ColonelYFronts · 27/10/2017 12:46

If my son had been in the 1950's I think he would have had the cane on a regular basis because of his Spld Sad

Sashkin · 27/10/2017 12:46

Mountford are we talking about 1950s education, or grammar schools? Those are two completely different things. Current grammar schools do not use 1950s teaching methods. 1950s secondary moderns did.

Are you saying you want a modern grammar school education to be accessible to everyone, with excellent facilities, small class sizes, but with extra academic support for those who need it? We would all like schools to be that good, but it takes cash and no government wants to pay for it. And it has nothing to do with the 1950s.

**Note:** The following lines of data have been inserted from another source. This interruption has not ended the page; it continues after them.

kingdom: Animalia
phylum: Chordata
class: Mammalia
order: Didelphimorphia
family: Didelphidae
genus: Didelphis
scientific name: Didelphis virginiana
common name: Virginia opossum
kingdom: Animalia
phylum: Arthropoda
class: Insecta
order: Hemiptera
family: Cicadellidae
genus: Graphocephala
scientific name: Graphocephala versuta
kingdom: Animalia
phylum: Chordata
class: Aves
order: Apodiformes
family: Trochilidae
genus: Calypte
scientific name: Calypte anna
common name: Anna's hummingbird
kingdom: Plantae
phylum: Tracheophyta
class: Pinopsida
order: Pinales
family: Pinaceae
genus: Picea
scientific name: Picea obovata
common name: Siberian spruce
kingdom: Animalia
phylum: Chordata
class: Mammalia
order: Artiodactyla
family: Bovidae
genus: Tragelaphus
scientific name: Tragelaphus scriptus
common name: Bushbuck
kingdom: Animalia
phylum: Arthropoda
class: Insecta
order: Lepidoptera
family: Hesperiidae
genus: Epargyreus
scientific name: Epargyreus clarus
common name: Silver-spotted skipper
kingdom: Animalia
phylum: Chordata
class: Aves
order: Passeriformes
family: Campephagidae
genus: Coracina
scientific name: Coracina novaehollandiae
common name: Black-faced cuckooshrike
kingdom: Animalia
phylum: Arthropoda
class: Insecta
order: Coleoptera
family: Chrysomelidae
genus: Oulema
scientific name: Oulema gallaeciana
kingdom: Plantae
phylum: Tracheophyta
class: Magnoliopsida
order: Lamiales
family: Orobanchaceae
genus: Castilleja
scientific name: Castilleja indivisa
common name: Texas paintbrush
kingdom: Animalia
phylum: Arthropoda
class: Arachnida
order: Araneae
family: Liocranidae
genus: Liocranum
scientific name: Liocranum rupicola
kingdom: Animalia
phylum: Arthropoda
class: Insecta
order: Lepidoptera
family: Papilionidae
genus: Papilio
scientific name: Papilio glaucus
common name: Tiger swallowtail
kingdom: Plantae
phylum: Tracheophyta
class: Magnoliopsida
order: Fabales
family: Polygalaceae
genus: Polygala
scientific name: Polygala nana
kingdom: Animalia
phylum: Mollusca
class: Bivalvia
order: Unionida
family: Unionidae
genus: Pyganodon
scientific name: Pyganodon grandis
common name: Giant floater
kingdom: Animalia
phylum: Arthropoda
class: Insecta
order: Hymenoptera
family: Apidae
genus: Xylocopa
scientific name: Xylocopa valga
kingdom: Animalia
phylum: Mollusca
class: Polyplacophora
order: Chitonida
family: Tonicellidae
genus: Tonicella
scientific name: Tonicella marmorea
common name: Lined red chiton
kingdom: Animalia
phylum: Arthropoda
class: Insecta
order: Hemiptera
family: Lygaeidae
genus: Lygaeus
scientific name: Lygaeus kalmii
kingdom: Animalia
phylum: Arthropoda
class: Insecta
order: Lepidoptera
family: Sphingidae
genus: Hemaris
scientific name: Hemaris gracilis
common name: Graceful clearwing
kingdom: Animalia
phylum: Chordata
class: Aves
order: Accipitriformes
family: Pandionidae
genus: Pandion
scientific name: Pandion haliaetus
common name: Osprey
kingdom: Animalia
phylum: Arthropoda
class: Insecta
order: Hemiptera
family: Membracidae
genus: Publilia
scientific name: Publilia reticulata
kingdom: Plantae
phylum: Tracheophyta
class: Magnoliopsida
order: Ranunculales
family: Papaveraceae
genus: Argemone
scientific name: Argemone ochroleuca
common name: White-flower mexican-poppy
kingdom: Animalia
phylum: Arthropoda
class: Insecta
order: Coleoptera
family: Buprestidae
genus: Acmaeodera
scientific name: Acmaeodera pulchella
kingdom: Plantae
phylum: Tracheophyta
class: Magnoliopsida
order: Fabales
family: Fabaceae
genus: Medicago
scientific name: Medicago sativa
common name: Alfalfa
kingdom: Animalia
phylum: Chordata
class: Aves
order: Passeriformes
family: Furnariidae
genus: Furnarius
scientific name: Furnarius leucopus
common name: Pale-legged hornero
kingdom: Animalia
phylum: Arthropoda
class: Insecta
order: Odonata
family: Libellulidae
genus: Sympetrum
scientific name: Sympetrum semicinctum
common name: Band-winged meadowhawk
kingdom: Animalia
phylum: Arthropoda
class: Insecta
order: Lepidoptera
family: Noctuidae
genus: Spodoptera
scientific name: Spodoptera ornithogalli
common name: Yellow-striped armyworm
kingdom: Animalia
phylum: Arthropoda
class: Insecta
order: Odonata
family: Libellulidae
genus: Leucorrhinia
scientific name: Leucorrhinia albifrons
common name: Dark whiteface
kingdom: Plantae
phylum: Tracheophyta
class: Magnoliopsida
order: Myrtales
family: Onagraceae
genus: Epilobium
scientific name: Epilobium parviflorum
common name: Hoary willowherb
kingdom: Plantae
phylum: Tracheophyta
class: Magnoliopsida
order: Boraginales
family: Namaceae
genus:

Or are you saying you want a 1950s secondary modern education for all? And if not, maybe you can understand why people are not in favour of a system where that is what most people got.

Creambun2 · 27/10/2017 12:47

Funny how many ardent supporters of comprehensive schools just happen go for grammars when they are avaliable?

CecilyP · 27/10/2017 12:51

I remember another thread where a particular poster had said they failed the 11+ but the Head had asked for them to go when their parents appealed to him and they did start at the grammar school instead of the secondary modern. So why not the other way round.

There was actually one girl in my grammar school class who had failed the 11+ but the circumstances were exceptional. She had taken the exam in another area but had not received her result by the time secondary school choices had to be submitted so, presumably, the choice had to be made of the recommendation of her primary HT. I think it was school governors who had the discretion to award these places. I can't see how it could work the other way round; if someone had passed an exam the primary school HT couldn't really appeal and say that they shouldn't really have done so (although in some cases, it could well have been appropriate!)